5. Il ressort des pièces du dossier que l'arrêté du 20 septembre 2018 par lequel le préfet de la Marne a décidé le transfert de Mme D... aux autorités italiennes a été pris moins de six mois après l'accord implicite de l'Italie, intervenu le 14 août 2018, pour le reprise en charge de l'intéressée, dans le délai d'exécution du transfert fixé par l'article 29 du règlement (UE) n° 604/2013 du 26 juin 2013. Ce délai a toutefois été interrompu par l'introduction d'un recours contre l'arrêté du 20 septembre 2018, formé par l'intéressée sur le fondement de l'article L. 742-4 du code de l'entrée et du séjour des étrangers et du droit d'asile. Un nouveau délai de six mois a commencé à courir à compter de la notification à l'administration, le jour même, du jugement du magistrat désigné par le président du tribunal administratif de Châlons-en-Champagne du 26 septembre 2018, qui a annulé pour vice de procédure l'arrêté du 20 septembre 2018 et dont le préfet a relevé appel le 25 octobre 2018. Enfin, par un nouveau jugement n° 1900764 du 2 juillet 2019, devenu définitif, le tribunal administratif de Châlons-en-Champagne a annulé la décision préfectorale de 27 novembre 2018, portant de six à dix-huit mois le délai du transfert aux autorités italiennes de Mme D.... Dans ces conditions, à la date du 26 mars 2019, la France est devenue responsable de l'examen de la demande d'asile présentée par la défenderesse. Par suite, la décision de transfert en litige étant devenue caduque postérieurement à l'introduction par le préfet de la Marne de son appel, les conclusions à fin d'annulation du jugement du 26 septembre 2018 sont devenues sans objet et il n'y a plus lieu d'y statuer.

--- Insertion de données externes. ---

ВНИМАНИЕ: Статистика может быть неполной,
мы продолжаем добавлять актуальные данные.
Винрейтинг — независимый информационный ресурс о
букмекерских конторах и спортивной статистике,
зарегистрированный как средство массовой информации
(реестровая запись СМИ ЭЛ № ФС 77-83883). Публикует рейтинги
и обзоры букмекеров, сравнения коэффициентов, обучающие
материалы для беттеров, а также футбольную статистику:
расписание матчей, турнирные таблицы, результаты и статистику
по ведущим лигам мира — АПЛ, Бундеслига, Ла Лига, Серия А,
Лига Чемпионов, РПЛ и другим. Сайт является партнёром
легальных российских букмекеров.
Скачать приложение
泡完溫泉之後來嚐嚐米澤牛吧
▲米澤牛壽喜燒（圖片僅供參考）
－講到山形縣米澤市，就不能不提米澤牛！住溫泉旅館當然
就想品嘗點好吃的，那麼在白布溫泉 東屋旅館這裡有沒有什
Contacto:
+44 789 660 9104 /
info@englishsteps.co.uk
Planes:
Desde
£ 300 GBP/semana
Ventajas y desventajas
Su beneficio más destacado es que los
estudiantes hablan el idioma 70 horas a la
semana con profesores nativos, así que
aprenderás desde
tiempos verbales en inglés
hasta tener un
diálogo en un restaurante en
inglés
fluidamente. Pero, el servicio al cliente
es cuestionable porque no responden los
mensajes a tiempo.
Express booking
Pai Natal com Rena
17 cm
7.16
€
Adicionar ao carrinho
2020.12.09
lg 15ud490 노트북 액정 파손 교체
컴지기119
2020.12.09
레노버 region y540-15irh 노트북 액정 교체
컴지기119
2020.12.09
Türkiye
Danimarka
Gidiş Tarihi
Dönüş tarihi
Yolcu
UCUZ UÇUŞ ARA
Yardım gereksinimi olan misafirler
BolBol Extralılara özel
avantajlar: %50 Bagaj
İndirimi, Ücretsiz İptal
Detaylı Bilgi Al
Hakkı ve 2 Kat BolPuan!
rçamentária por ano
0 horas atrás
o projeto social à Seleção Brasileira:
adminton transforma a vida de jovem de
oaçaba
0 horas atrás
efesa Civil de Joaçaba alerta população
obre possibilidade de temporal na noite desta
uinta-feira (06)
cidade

6. Le présent arrêt n'implique pas nécessairement l'admission de Mme D... au séjour en France en qualité de demandeur d'asile. Dès lors, les conclusions de l'intéressée tendant à ce qu'il soit fait injonction au préfet, sous astreinte, de prendre une telle mesure ne peuvent qu'être rejetées.
7. Il n'y a pas lieu, dans les circonstances de l'espèce, de faire droit aux conclusions de Mme D... à fin d'application des dispositions combinées des articles L. 761-1 du code de justice administrative et 37 de la loi n° 91-647 du 10 juillet 1991, relative à l'aide juridique.
D E C I D E :
Article 1er : Il n'y a plus lieu de statuer sur la requête n° 18NC02892.
Article 2 : Les conclusions de Mme D... à fin d'injonction et d'astreinte, ainsi que ses conclusions à fin d'application des dispositions combinées des articles L. 761-1 du code de justice administrative et 37 de la loi n° 91-647 du 10 juillet 1991, relative à l'aide juridique, sont rejetées.
Article 3 : Le présent arrêt sera notifié à Mme B... D... et au ministre de l'intérieur.
Copie en sera adressée au préfet de la Marne.